§ Task prompt:
Please return only the lines from the one holding "- LoL directory" through the one holding "### Is it safe?", exactly as they appear in the records below, both ends included.

§ Pictures paired with source code:
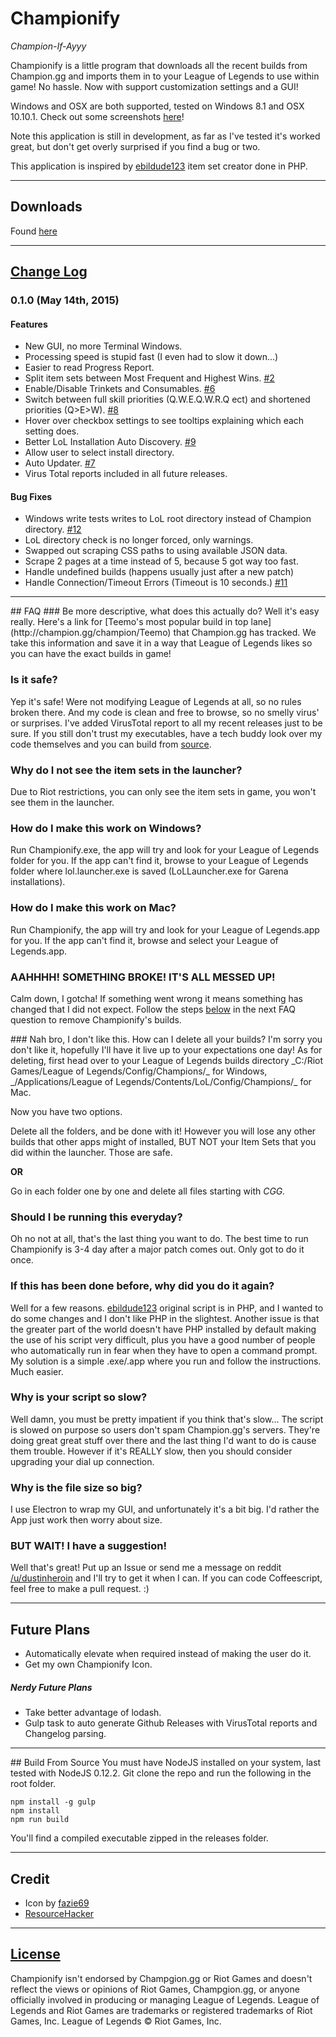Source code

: # Championify
_Champion-If-Ayyy_

Championify is a little program that downloads all the recent builds from Champion.gg and imports them in to your League of Legends to use within game! No hassle. Now with support customization settings and a GUI!

Windows and OSX are both supported, tested on Windows 8.1 and OSX 10.10.1. Check out some screenshots [here](https://imgur.com/umDkx5j,scpQPBH,GpHtwKt#0)!

Note this application is still in development, as far as I've tested it's worked great, but don't get overly surprised if you find a bug or two.

This application is inspired by [ebildude123](https://github.com/ebildude123/champion.gg-item-set-creator) item set creator done in PHP.

---

## Downloads
Found [here](https://github.com/dustinblackman/Championify/releases/latest)

---

## [Change Log](CHANGELOG.md)
### 0.1.0 (May 14th, 2015)

#### Features
- New GUI, no more Terminal Windows.
- Processing speed is stupid fast (I even had to slow it down...)
- Easier to read Progress Report.
- Split item sets between Most Frequent and Highest Wins. [#2](https://github.com/dustinblackman/Championify/issues/2)
- Enable/Disable Trinkets and Consumables. [#6](https://github.com/dustinblackman/Championify/issues/6)
- Switch between full skill priorities (Q.W.E.Q.W.R.Q ect) and shortened priorities (Q>E>W). [#8](https://github.com/dustinblackman/Championify/issues/8)
- Hover over checkbox settings to see tooltips explaining which each setting does.
- Better LoL Installation Auto Discovery. [#9](https://github.com/dustinblackman/Championify/issues/9)
- Allow user to select install directory.
- Auto Updater. [#7](https://github.com/dustinblackman/Championify/issues/7)
- Virus Total reports included in all future releases.

#### Bug Fixes
- Windows write tests writes to LoL root directory instead of Champion directory. [#12](https://github.com/dustinblackman/Championify/issues/12)
- LoL directory check is no longer forced, only warnings.
- Swapped out scraping CSS paths to using available JSON data.
- Scrape 2 pages at a time instead of 5, because 5 got way too fast.
- Handle undefined builds (happens usually just after a new patch)
- Handle Connection/Timeout Errors (Timeout is 10 seconds.) [#11](https://github.com/dustinblackman/Championify/issues/11)

---

<a name="faq" />
## FAQ
### Be more descriptive, what does this actually do?
Well it's easy really. Here's a link for [Teemo's most popular build in top lane](http://champion.gg/champion/Teemo) that Champion.gg has tracked. We take this information and save it in a way that League of Legends likes so you can have the exact builds in game!


### Is it safe?
Yep it's safe! Were not modifying League of Legends at all, so no rules broken there. And my code is clean and free to browse, so no smelly virus' or surprises. I've added VirusTotal report to all my recent releases just to be sure. If you still don't trust my executables, have a tech buddy look over my code themselves and you can build from [source](#source).


### Why do I not see the item sets in the launcher?
Due to Riot restrictions, you can only see the item sets in game, you won't see them in the launcher.


### How do I make this work on Windows?
Run Championify.exe, the app will try and look for your League of Legends folder for you. If the app can't find it, browse to your League of Legends folder where lol.launcher.exe is saved (LoLLauncher.exe for Garena installations).


### How do I make this work on Mac?
Run Championify, the app will try and look for your League of Legends.app for you. If the app can't find it, browse and select your League of Legends.app.


### AAHHHH! SOMETHING BROKE! IT'S ALL MESSED UP!
Calm down, I gotcha! If something went wrong it means something has changed that I did not expect. Follow the steps [below](#uninstall) in the next FAQ question to remove Championify's builds.


<a name="uninstall" />
### Nah bro, I don't like this. How can I delete all your builds?
I'm sorry you don't like it, hopefully I'll have it live up to your expectations one day! As for deleting, first head over to your League of Legends builds directory _C:/Riot Games/League of Legends/Config/Champions/_ for Windows, _/Applications/League of Legends/Contents/LoL/Config/Champions/_ for Mac.

Now you have two options.

Delete all the folders, and be done with it! However you will lose any other builds that other apps might of installed, BUT NOT your Item Sets that you did within the launcher. Those are safe.

**OR**

Go in each folder one by one and delete all files starting with _CGG._


### Should I be running this everyday?
Oh no not at all, that's the last thing you want to do. The best time to run Championify is 3-4 day after a major patch comes out. Only got to do it once.


### If this has been done before, why did you do it again?
Well for a few reasons. [ebildude123](https://github.com/ebildude123/champion.gg-item-set-creator) original script is in PHP, and I wanted to do some changes and I don't like PHP in the slightest. Another issue is that the greater part of the world doesn't have PHP installed by default making the use of his script very difficult, plus you have a good number of people who automatically run in fear when they have to open a command prompt. My solution is a simple .exe/.app where you run and follow the instructions. Much easier.


### Why is your script so slow?
Well damn, you must be pretty impatient if you think that's slow... The script is slowed on purpose so users don't spam Champion.gg's servers. They're doing great great stuff over there and the last thing I'd want to do is cause them trouble. However if it's REALLY slow, then you should consider upgrading your dial up connection.


### Why is the file size so big?
I use Electron to wrap my GUI, and unfortunately it's a bit big. I'd rather the App just work then worry about size.


### BUT WAIT! I have a suggestion!
Well that's great! Put up an Issue or send me a message on reddit [/u/dustinheroin](https://www.reddit.com/user/dustinheroin) and I'll try to get it when I can. If you can code Coffeescript, feel free to make a pull request. :)

---
## Future Plans
- Automatically elevate when required instead of making the user do it.
- Get my own Championify Icon.


##### Nerdy Future Plans
- Take better advantage of lodash.
- Gulp task to auto generate Github Releases with VirusTotal reports and Changelog parsing.

---

<a name="source" />
## Build From Source
You must have NodeJS installed on your system, last tested with NodeJS 0.12.2. Git clone the repo and run the following in the root folder.

```console
npm install -g gulp
npm install
npm run build
```

You'll find a compiled executable zipped in the releases folder.

---

## Credit
- Icon by [fazie69](http://www.iconarchive.com/show/league-of-legends-icons-by-fazie69/Zed-icon.html)
- [ResourceHacker](http://www.angusj.com/resourcehacker/)

---

## [License](LICENSE)

Championify isn't endorsed by Champgion.gg or Riot Games and doesn't reflect the views or opinions of Riot Games, Champgion.gg, or anyone officially involved in producing or managing League of Legends. League of Legends and Riot Games are trademarks or registered trademarks of Riot Games, Inc. League of Legends © Riot Games, Inc.
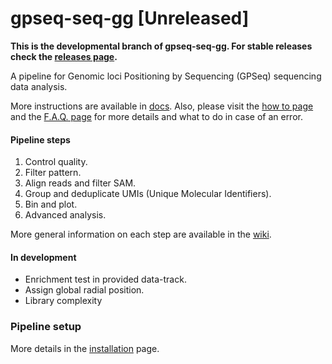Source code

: gpseq-seq-gg \[Unreleased]
===

**This is the developmental branch of gpseq-seq-gg. For stable releases check the [releases page](https://github.com/ggirelli/gpseq-seq-gg/releases/).**

A pipeline for Genomic loci Positioning by Sequencing (GPSeq) sequencing data analysis.

More instructions are available in [docs](docs/). Also, please visit the [how to page](docs/how-to/) and the [F.A.Q. page](docs/faq/) for more details and what to do in case of an error.

#### Pipeline steps

1. Control quality.
2. Filter pattern.
3. Align reads and filter SAM.
4. Group and deduplicate UMIs (Unique Molecular Identifiers).
5. Bin and plot.
6. Advanced analysis.

More general information on each step are available in the [wiki](https://github.com/ggirelli/gpseq-seq-gg/wiki).

#### In development

* Enrichment test in provided data-track.
* Assign global radial position.
* Library complexity

### Pipeline setup

More details in the [installation](./INSTALL.md) page.

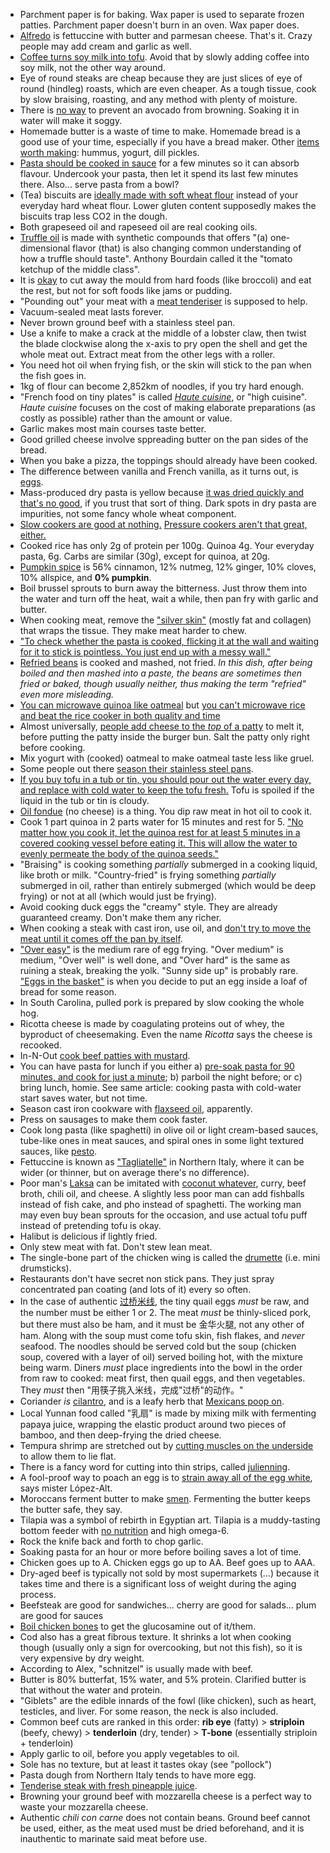 - Parchment paper is for baking. Wax paper is used to separate frozen patties. Parchment paper doesn't burn in an oven. Wax paper does.
- [Alfredo](https://en.wikipedia.org/wiki/Fettuccine_Alfredo) is fettuccine with butter and parmesan cheese. That's it. Crazy people may add cream and garlic as well.
- [Coffee turns soy milk into tofu](https://www.thekitchn.com/why-does-soymilk-curdle-in-hot-148329). Avoid that by slowly adding coffee into soy milk, not the other way around.
- Eye of round steaks are cheap because they are just slices of eye of round (hindleg) roasts, which are even cheaper. As a tough tissue, cook by slow braising, roasting, and any method with plenty of moisture.
- There is [no way](https://www.huffpost.com/entry/keeping-avocados-from-turning-brown_n_1196633) to prevent an avocado from browning. Soaking it in water will make it soggy.
- Homemade butter is a waste of time to make. Homemade bread is a good use of your time, especially if you have a bread maker. Other [items worth making](https://www.amazon.com/Make-Bread-Buy-Butter-Shouldnt/dp/1451605889): hummus, yogurt, dill pickles.
- [Pasta should be cooked in sauce](https://getpocket.com/explore/item/nine-ways-you-re-cooking-pasta-wrong) for a few minutes so it can absorb flavour. Undercook your pasta, then let it spend its last few minutes there. Also... serve pasta from a bowl?
- (Tea) biscuits are [ideally made with soft wheat flour](https://getpocket.com/explore/item/why-most-of-america-is-terrible-at-making-biscuits) instead of your everyday hard wheat flour. Lower gluten content supposedly makes the biscuits trap less CO2 in the dough.
- Both grapeseed oil and rapeseed oil are real cooking oils.
- [Truffle oil](https://en.wikipedia.org/wiki/Truffle_oil) is made with synthetic compounds that offers "(a) one-dimensional flavor (that) is also changing common understanding of how a truffle should taste". Anthony Bourdain called it the "tomato ketchup of the middle class".
- It is [okay](https://www.youtube.com/watch?v=ZxCT_D6HBd8) to cut away the mould from hard foods (like broccoli) and eat the rest, but not for soft foods like jams or pudding.
- "Pounding out" your meat with a [meat tenderiser](https://en.wikipedia.org/wiki/Meat_tenderizer) is supposed to help.
- Vacuum-sealed meat lasts forever.
- Never brown ground beef with a stainless steel pan.
- Use a knife to make a crack at the middle of a lobster claw, then twist the blade clockwise along the x-axis to pry open the shell and get the whole meat out. Extract meat from the other legs with a roller.
- You need hot oil when frying fish, or the skin will stick to the pan when the fish goes in.
- 1kg of flour can become 2,852km of noodles, if you try hard enough.
- "French food on tiny plates" is called [_Haute cuisine_](https://en.wikipedia.org/wiki/Haute_cuisine), or "high cuisine". _Haute cuisine_ focuses on the cost of making elaborate preparations (as costly as possible) rather than the amount or value.
- Garlic makes most main courses taste better.
- Good grilled cheese involve sppreading butter on the pan sides of the bread.
- When you bake a pizza, the toppings should already have been cooked.
- The difference between vanilla and French vanilla, as it turns out, is [eggs](https://www.seattletimes.com/life/food-drink/whats-the-difference-between-vanilla-and-french-vanilla/).
- Mass-produced dry pasta is yellow because [it was dried quickly and that's no good](https://www.lifegate.com/people/lifestyle/pasta), if you trust that sort of thing. Dark spots in dry pasta are impurities, not some fancy whole wheat component.
- [Slow cookers are good at nothing.](http://www.seriouseats.com/2016/10/why-pressure-cookers-are-better-than-slow-cookers.html) [Pressure cookers aren't that great, either.](https://news.ycombinator.com/item?id=13809891)
- Cooked rice has only 2g of protein per 100g. Quinoa 4g. Your everyday pasta, 6g. Carbs are similar (30g), except for quinoa, at 20g.
- [Pumpkin spice](https://en.wikipedia.org/wiki/Pumpkin_pie_spice) is 56% cinnamon, 12% nutmeg, 12% ginger, 10% cloves, 10% allspice, and **0% pumpkin**.
- Boil brussel sprouts to burn away the bitterness. Just throw them into the water and turn off the heat, wait a while, then pan fry with garlic and butter.
- When cooking meat, remove the ["silver skin"](http://www.genuineideas.com/ArticlesIndex/silverskin.html) (mostly fat and collagen) that wraps the tissue. They make meat harder to chew.
- ["To check whether the pasta is cooked, flicking it at the wall and waiting for it to stick is pointless. You just end up with a messy wall."](https://www.thelocal.it/20170717/ten-golden-rules-how-to-cook-pasta-like-the-italians-al-dente-chef)
- [Refried beans](https://en.wikipedia.org/wiki/Refried_beans) is cooked and mashed, not fried. _In this dish, after being boiled and then mashed into a paste, the beans are sometimes then fried or baked, though usually neither, thus making the term "refried" even more misleading._
- [You can microwave quinoa like oatmeal](https://www.reddit.com/r/EatCheapAndHealthy/comments/42ykrn/friendly_reminder_that_you_can_microwave_quinoa/) but [you can't microwave rice and beat the rice cooker in both quality and time](http://www.mennonitegirlscancook.ca/2017/05/microwave-rice.html)
- Almost universally, [people add cheese to the _top_ of a patty](https://www.youtube.com/watch?v=ERUugjLmwuY) to melt it, before putting the patty inside the burger bun. Salt the patty only right before cooking.
- Mix yogurt with (cooked) oatmeal to make oatmeal taste less like gruel.
- Some people out there [season their stainless steel pans](https://wholelifestylenutrition.com/health/how-to-cook-on-season-a-stainless-steel-pan-to-create-a-non-stick-surface/).
- [If you buy tofu in a tub or tin, you should pour out the water every day, and replace with cold water to keep the tofu fresh.](https://www.eatrightontario.ca/en/Articles/Cooking-Food-Preparation/Everything-You-Need-to-Know-About-Tofu!.aspx) Tofu is spoiled if the liquid in the tub or tin is cloudy.
- [Oil fondue](https://www.atelierdeschefs.fr/fr/recette/13686-fondue-bourguignonne.php) (no cheese) is a thing. You dip raw meat in hot oil to cook it.
- Cook 1 part quinoa in 2 parts water for 15 minutes and rest for 5. ["No matter how you cook it, let the quinoa rest for at least 5 minutes in a covered cooking vessel before eating it. This will allow the water to evenly permeate the body of the quinoa seeds."](http://www.iheartkeenwah.com/blog/2015/10/31/the-food-lab-examining-the-best-way-to-cook-quinoa-rice-cooker-stove-top-or-pre-roast)
- "Braising" is cooking something _partially_ submerged in a cooking liquid, like broth or milk. "Country-fried" is frying something _partially_ submerged in oil, rather than entirely submerged (which would be deep frying) or not at all (which would just be frying).
- Avoid cooking duck eggs the "creamy" style. They are already guaranteed creamy. Don't make them any richer.
- When cooking a steak with cast iron, use oil, and [don't try to move the meat until it comes off the pan by itself](https://youtube.com/watch?feature=youtu.be&v=KLGSLCaksdY).
- ["Over easy"](https://i.pinimg.com/736x/e2/9b/cf/e29bcf23c343c5d5e8a029ff5ec8f89b--fried-eggs-cooking-tips.jpg) is the medium rare of egg frying. "Over medium" is medium, "Over well" is well done, and "Over hard" is the same as ruining a steak, breaking the yolk. "Sunny side up" is probably rare. ["Eggs in the basket"](https://en.wikipedia.org/wiki/Egg_in_the_basket) is when you decide to put an egg inside a loaf of bread for some reason.
- In South Carolina, pulled pork is prepared by slow cooking the whole hog.
- Ricotta cheese is made by coagulating proteins out of whey, the byproduct of cheesemaking. Even the name _Ricotta_ says the cheese is recooked.
- In-N-Out [cook beef patties with mustard](http://muslimeater.com/2015/05/29/how-to-make-halal-in-n-out-double-double-animal-style-burgers-at-home/).
- You can have pasta for lunch if you either a) [pre-soak pasta for 90 minutes, and cook for just a minute](https://food-hacks.wonderhowto.com/how-to/one-minute-pasta-plus-more-revolutionary-pasta-cooking-hacks-you-need-know-0156659/); b) parboil the night before; or c) bring lunch, homie. See same article: cooking pasta with cold-water start saves water, but not time.
- Season cast iron cookware with [flaxseed oil](http://sherylcanter.com/wordpress/2010/01/a-science-based-technique-for-seasoning-cast-iron/), apparently.
- Press on sausages to make them cook faster.
- Cook long pasta (like spaghetti) in olive oil or light cream-based sauces, tube-like ones in meat sauces, and spiral ones in some light textured sauces, like [pesto](http://www.taste.com.au/recipes/pesto-sauce/5df0b426-e19b-463d-bab5-0bc165c502c1).
- Fettuccine is known as ["Tagliatelle"](https://www.popsugar.com/food/Difference-Between-Fettuccine-Tagliatelle-41945041) in Northern Italy, where it can be wider (or thinner, but on average there's no difference).
- Poor man's [Laksa](http://en.wikipedia.org/wiki/Laksa) can be imitated with [coconut whatever](http://en.wikipedia.org/wiki/Kerisik), curry, beef broth, chili oil, and cheese. A slightly less poor man can add fishballs instead of fish cake, and pho instead of spaghetti. The working man may even buy bean sprouts for the occasion, and use actual tofu puff instead of pretending tofu is okay.
- Halibut is delicious if lightly fried.
- Only stew meat with fat. Don't stew lean meat.
- The single-bone part of the chicken wing is called the [drumette](http://www.thekitchn.com/the-small-but-mighty-chicken-wing-223119) (i.e. mini drumsticks).
- Restaurants don't have secret non stick pans. They just spray concentrated pan coating (and lots of it) every so often.
- In the case of authentic [过桥米线](https://en.wikipedia.org/wiki/Crossing_the_bridge_noodles), the tiny quail eggs _must_ be raw, and the number must be either 1 or 2. The meat _must_ be thinly-sliced pork, but there must also be ham, and it must be 金华火腿, not any other of ham. Along with the soup must come tofu skin, fish flakes, and _never_ seafood. The noodles should be served cold but the soup (chicken soup, covered with a layer of oil) served boiling hot, with the mixture being warm. Diners _must_ place ingredients into the bowl in the order from raw to cooked: meat first, then quail eggs, and then vegetables. They _must_ then "用筷子挑入米线，完成"过桥"的动作。"
- Coriander _is_ [cilantro](https://en.wikipedia.org/wiki/Coriander), and is a leafy herb that [Mexicans poop on](https://www.reddit.com/r/explainlikeimfive/comments/4a05qr/eli5_since_norovirus_is_not_a_foodborne_illness/d0wagc9).
- Local Yunnan food called "乳扇" is made by mixing milk with fermenting papaya juice, wrapping the elastic product around two pieces of bamboo, and then deep-frying the dried cheese.
- Tempura shrimp are stretched out by [cutting muscles on the underside](https://www.quora.com/Why-is-tempura-shrimp-longer-than-other-shrimps?share=1) to allow them to lie flat.
- There is a fancy word for cutting into thin strips, called [julienning](https://en.wikipedia.org/wiki/Julienning).
- A fool-proof way to poach an egg is to [strain away all of the egg white](http://www.seriouseats.com/2013/03/how-to-poach-eggs-easy-way-poached-breakfast-video.html), says mister López-Alt.
- Moroccans ferment butter to make [smen](https://www.npr.org/sections/thesalt/2014/10/09/353510171/smen-is-moroccos-funky-fermented-butter-that-lasts-for-years). Fermenting the butter keeps the butter safe, they say.
- Tilapia was a symbol of rebirth in Egyptian art. Tilapia is a muddy-tasting bottom feeder with [no nutrition](https://en.wikipedia.org/wiki/Tilapia#As_food) and high omega-6.
- Rock the knife back and forth to chop garlic.
- Soaking pasta for an hour or more before boiling saves a lot of time.
- Chicken goes up to A. Chicken eggs go up to AA. Beef goes up to AAA.
- Dry-aged beef is typically not sold by most supermarkets (...) because it takes time and there is a significant loss of weight during the aging process.
- Beefsteak are good for sandwiches... cherry are good for salads... plum are good for sauces
- [Boil chicken bones](https://www.livestrong.com/article/125236-glucosamine-naturally/) to get the glucosamine out of it/them.
- Cod also has a great fibrous texture. It shrinks a lot when cooking though (usually only a sign for overcooking, but not this fish), so it is very expensive by dry weight.
- According to Alex, "schnitzel" is usually made with beef.
- Butter is 80% butterfat, 15% water, and 5% protein. Clarified butter is that without the water and protein.
- "Giblets" are the edible innards of the fowl (like chicken), such as heart, testicles, and liver. For some reason, the neck is also included.
- Common beef cuts are ranked in this order: **rib eye** (fatty) > **striploin** (beefy, chewy) > **tenderloin** (dry, tender) > **T-bone** (essentially striploin + tenderloin)
- Apply garlic to oil, before you apply vegetables to oil.
- Sole has no texture, but at least it tastes okay (see "pollock")
- Pasta dough from Northern Italy tends to have more egg.
- [Tenderise steak with fresh pineapple juice](https://www.youtube.com/watch?v=dfjIIK6qt-g).
- Browning your ground beef with mozzarella cheese is a perfect way to waste your mozzarella cheese.
- Authentic _chili con carne_ does not contain beans. Ground beef cannot be used, either, as the meat used must be dried beforehand, and it is inauthentic to marinate said meat before use.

§ Exercise response:
- LoL directory check is no longer forced, only warnings.
- Swapped out scraping CSS paths to using available JSON data.
- Scrape 2 pages at a time instead of 5, because 5 got way too fast.
- Handle undefined builds (happens usually just after a new patch)
- Handle Connection/Timeout Errors (Timeout is 10 seconds.) [#11](https://github.com/dustinblackman/Championify/issues/11)

---

<a name="faq" />
## FAQ
### Be more descriptive, what does this actually do?
Well it's easy really. Here's a link for [Teemo's most popular build in top lane](http://champion.gg/champion/Teemo) that Champion.gg has tracked. We take this information and save it in a way that League of Legends likes so you can have the exact builds in game!


### Is it safe?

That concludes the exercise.